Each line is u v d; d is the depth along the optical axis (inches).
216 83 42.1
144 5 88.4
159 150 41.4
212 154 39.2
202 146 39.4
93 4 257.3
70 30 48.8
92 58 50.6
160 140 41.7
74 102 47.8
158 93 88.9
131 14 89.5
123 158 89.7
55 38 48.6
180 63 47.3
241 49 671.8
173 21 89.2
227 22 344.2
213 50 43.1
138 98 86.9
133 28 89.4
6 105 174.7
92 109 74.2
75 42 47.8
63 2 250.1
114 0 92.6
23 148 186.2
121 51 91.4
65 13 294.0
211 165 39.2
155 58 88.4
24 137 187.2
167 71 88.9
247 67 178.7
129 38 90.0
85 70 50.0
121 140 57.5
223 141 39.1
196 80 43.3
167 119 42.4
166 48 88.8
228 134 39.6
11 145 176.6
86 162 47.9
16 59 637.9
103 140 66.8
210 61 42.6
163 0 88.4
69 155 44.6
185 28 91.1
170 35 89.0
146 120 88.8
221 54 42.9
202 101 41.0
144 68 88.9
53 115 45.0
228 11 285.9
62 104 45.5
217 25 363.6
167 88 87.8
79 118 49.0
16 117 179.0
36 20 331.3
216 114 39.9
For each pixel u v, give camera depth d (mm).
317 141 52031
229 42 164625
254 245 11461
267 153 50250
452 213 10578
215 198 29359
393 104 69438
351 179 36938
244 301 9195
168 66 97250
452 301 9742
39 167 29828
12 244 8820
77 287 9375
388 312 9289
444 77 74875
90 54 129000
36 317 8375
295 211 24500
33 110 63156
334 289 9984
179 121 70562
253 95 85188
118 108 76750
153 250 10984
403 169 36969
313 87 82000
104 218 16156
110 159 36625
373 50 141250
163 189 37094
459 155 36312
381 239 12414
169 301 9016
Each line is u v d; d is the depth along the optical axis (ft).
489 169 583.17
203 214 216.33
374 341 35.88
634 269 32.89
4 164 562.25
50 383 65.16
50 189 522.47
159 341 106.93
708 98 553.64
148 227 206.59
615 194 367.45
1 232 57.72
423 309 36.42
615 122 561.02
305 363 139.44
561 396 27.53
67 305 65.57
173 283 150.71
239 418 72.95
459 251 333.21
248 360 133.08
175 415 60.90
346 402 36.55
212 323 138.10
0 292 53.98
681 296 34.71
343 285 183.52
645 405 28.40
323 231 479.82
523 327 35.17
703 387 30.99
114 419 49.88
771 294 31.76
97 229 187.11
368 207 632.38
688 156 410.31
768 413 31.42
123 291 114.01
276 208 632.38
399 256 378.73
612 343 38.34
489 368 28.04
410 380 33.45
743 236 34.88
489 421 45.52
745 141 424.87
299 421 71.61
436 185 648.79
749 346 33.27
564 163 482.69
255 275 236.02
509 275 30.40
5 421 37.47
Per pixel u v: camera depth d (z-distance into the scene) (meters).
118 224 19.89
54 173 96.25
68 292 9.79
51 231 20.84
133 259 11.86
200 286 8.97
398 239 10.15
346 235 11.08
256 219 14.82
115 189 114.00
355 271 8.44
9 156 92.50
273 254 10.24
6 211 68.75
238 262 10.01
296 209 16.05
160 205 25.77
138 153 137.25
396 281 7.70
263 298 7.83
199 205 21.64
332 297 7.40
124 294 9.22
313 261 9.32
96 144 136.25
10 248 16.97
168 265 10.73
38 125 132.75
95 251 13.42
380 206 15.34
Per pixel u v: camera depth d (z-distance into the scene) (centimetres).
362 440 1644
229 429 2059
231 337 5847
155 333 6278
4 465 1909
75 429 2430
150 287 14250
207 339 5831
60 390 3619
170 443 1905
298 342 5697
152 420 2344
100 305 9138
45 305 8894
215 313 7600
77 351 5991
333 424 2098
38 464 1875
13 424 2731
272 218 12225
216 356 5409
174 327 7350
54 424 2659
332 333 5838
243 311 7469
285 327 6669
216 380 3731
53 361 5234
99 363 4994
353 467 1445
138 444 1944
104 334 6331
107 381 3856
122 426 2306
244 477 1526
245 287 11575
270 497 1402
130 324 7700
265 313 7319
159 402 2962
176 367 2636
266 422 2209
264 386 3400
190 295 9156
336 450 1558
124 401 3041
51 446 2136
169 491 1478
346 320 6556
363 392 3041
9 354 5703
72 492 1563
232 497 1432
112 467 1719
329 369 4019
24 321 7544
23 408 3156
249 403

────────

* Task brief *
Pull every line with the string "distance" out of the material.

* Solution for this exercise *
Per pixel u v: camera depth d (z-distance into the scene) (meters).
Per pixel u v: camera depth d (z-distance into the scene) (centimetres).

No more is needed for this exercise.